Brasil de luto: Morre a atriz Maria, que integrou elenco de grande filme

O cinema brasileiro se despede de uma de suas figuras mais marcantes e, ao mesmo tempo, mais discretas. Maria Ramos da Silva, conhecida artisticamente como Maria Ribeiro, morreu aos 102 anos, encerrando uma trajetória que atravessou gerações e ajudou a dar rosto e voz a personagens que traduziram o Brasil profundo. A notícia foi confirmada no dia 29 de dezembro, em Genebra, na Suíça, onde a atriz vivia. O comunicado veio por meio de sua filha, Wilma, pelas redes sociais, e rapidamente repercutiu entre artistas, críticos e admiradores da sétima arte.
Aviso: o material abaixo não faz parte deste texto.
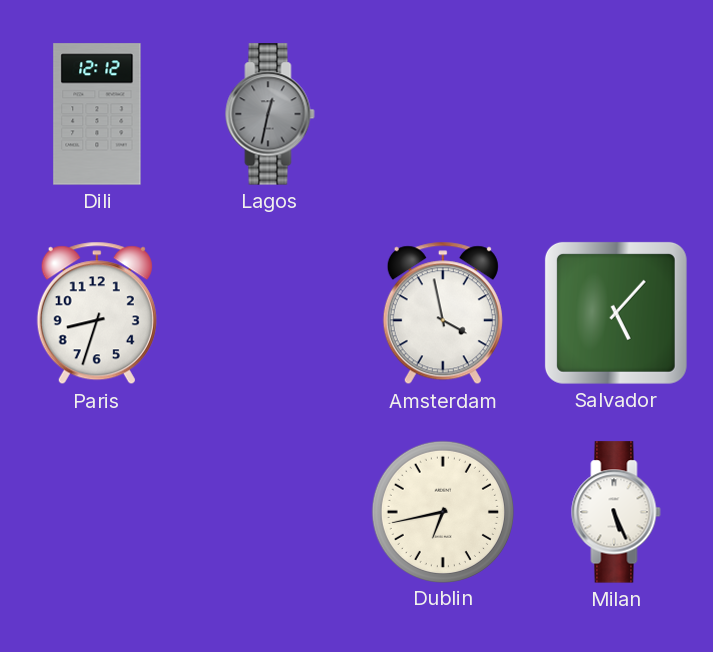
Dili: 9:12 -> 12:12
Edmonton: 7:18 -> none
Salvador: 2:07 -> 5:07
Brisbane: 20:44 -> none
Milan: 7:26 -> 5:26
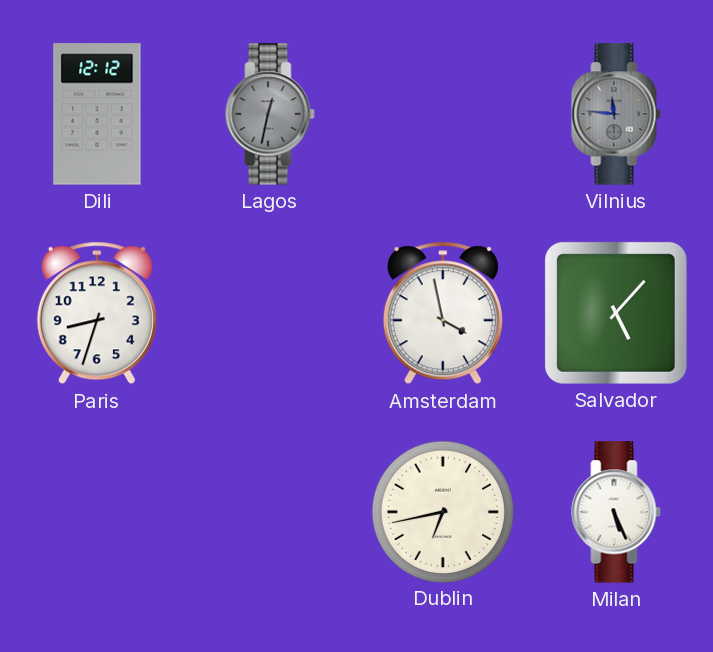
Vilnius: none -> 11:46
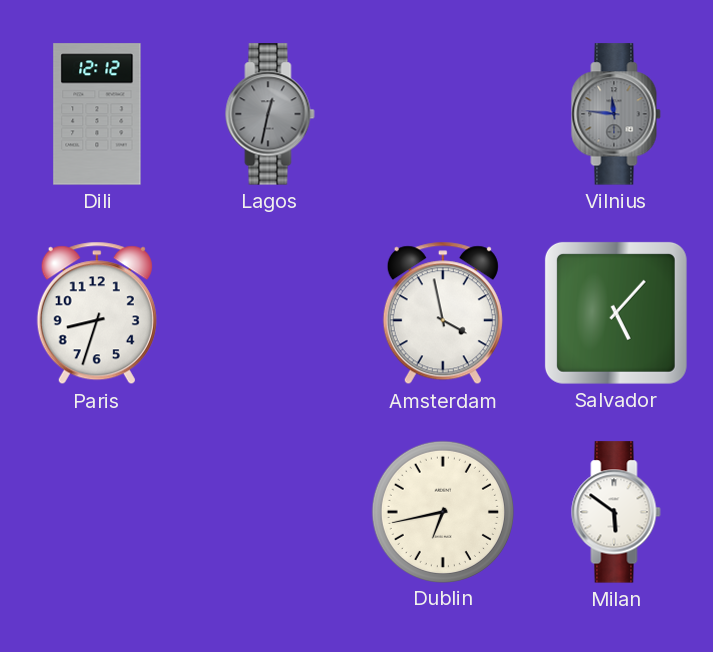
Milan: 5:26 -> 5:51
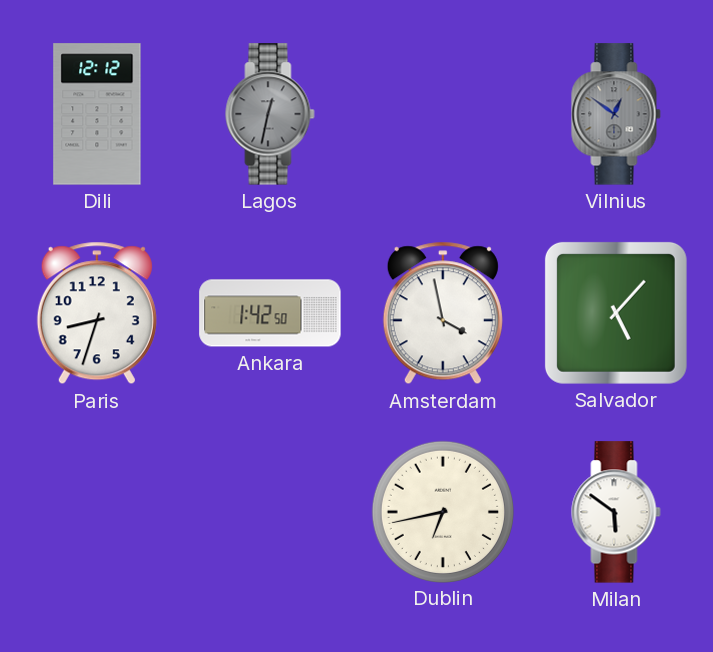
Vilnius: 11:46 -> 12:51
Ankara: none -> 1:42
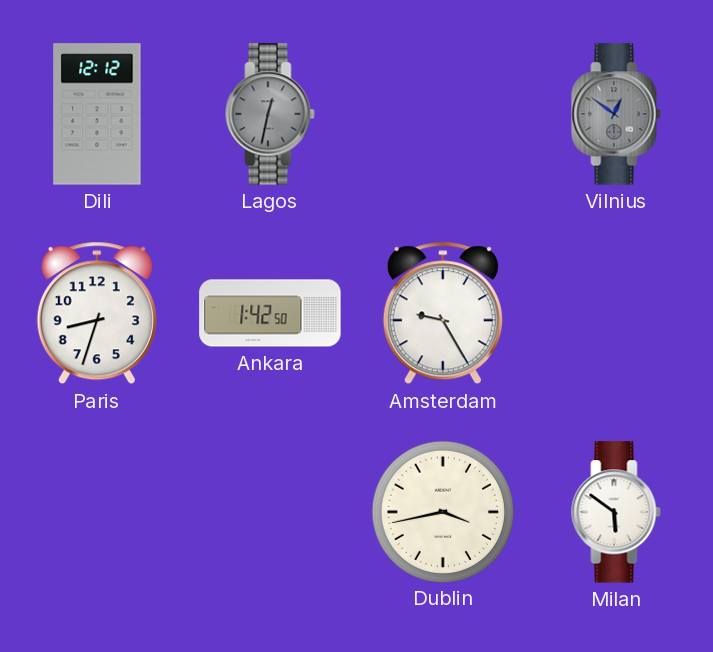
Amsterdam: 3:58 -> 9:25
Salvador: 5:07 -> none
Dublin: 6:43 -> 3:43
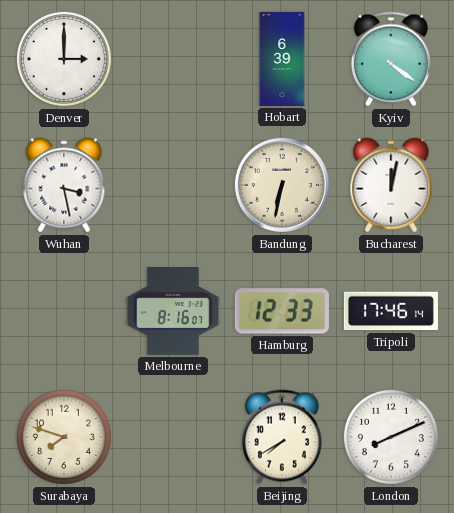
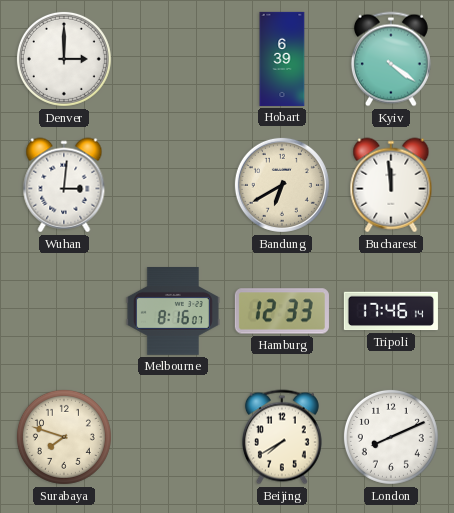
Wuhan: 3:28 -> 3:01
Bandung: 6:32 -> 6:40
Bucharest: 12:02 -> 11:59
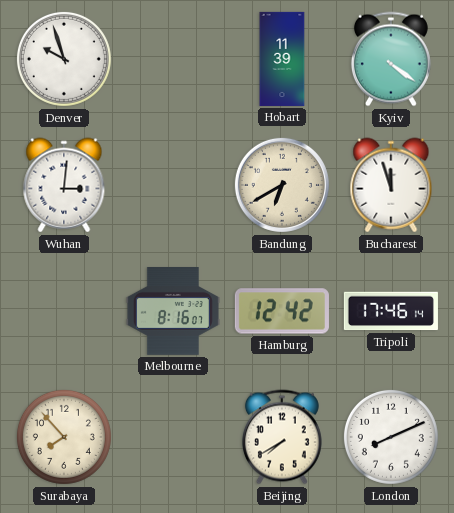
Denver: 3:00 -> 9:57
Hobart: 6:39 -> 11:39
Bucharest: 11:59 -> 11:57
Hamburg: 12:33 -> 12:42
Surabaya: 7:48 -> 7:53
Nascida no interior da Bahia, Maria teve uma infância marcada pela vida simples no sertão. Essa vivência, longe dos grandes centros e dos palcos tradicionais, acabou se tornando um dos pilares de sua força interpretativa. Quem a viu atuar sempre destacou o realismo contido, o olhar firme e a presença silenciosa que dizia muito sem precisar de excessos. Nada parecia artificial em suas atuações, e isso não era por acaso.
O início de sua carreira no cinema aconteceu de forma improvável. Já adulta, Maria trabalhava em um laboratório farmacêutico no Rio de Janeiro quando foi descoberta pelo diretor Nelson Pereira dos Santos. O encontro mudaria não apenas sua vida, mas também a história do cinema nacional. Em 1963, ela deu vida à personagem Sinhá Vitória no filme Vidas Secas, adaptação do romance de Graciliano Ramos. A obra se tornaria um marco do Cinema Novo e projetaria Maria Ribeiro como um símbolo de autenticidade e força dramática.
Sinhá Vitória não era apenas uma personagem. Era o retrato de milhares de mulheres brasileiras que enfrentaram a seca, a pobreza e o abandono com dignidade silenciosa. Maria interpretou esse papel com uma verdade que atravessou décadas e segue emocionando novas gerações, mesmo em tempos de consumo rápido de conteúdo audiovisual.
A parceria com Nelson Pereira dos Santos se estendeu por outros trabalhos importantes, como O Amuleto de Ogum (1974) e A Terceira Margem do Rio (1993). Em cada um deles, Maria reafirmou seu compromisso com um cinema que buscava refletir o país real, longe de idealizações fáceis. Ela também integrou o elenco de produções relevantes como Os Herdeiros (1970), consolidando sua presença em obras que ajudaram a moldar a identidade do audiovisual brasileiro.
Antes de se estabelecer definitivamente na Suíça, Maria viveu em cidades como Juazeiro, na Bahia, e Pirapora, em Minas Gerais. Em todas essas fases, construiu uma reputação sólida, baseada mais no respeito do que na fama. Nunca foi uma artista de aparições constantes na mídia, mas sempre foi lembrada com admiração por quem entende de cinema.
Sua morte ocorre em um período de despedidas significativas no meio artístico, reforçando a sensação de fim de ciclo. Aos 102 anos, Maria Ribeiro deixa um legado que vai além da filmografia. Ela representou, com sensibilidade e firmeza, as raízes e as dificuldades do povo brasileiro, ajudando a contar histórias que seguem atuais.
Mais do que uma atriz, Maria foi memória viva de um cinema comprometido com a realidade. Sua ausência será sentida, mas suas personagens continuam ali, na tela, lembrando que o Brasil também se constrói através da arte e de quem teve coragem de retratá-lo como ele é.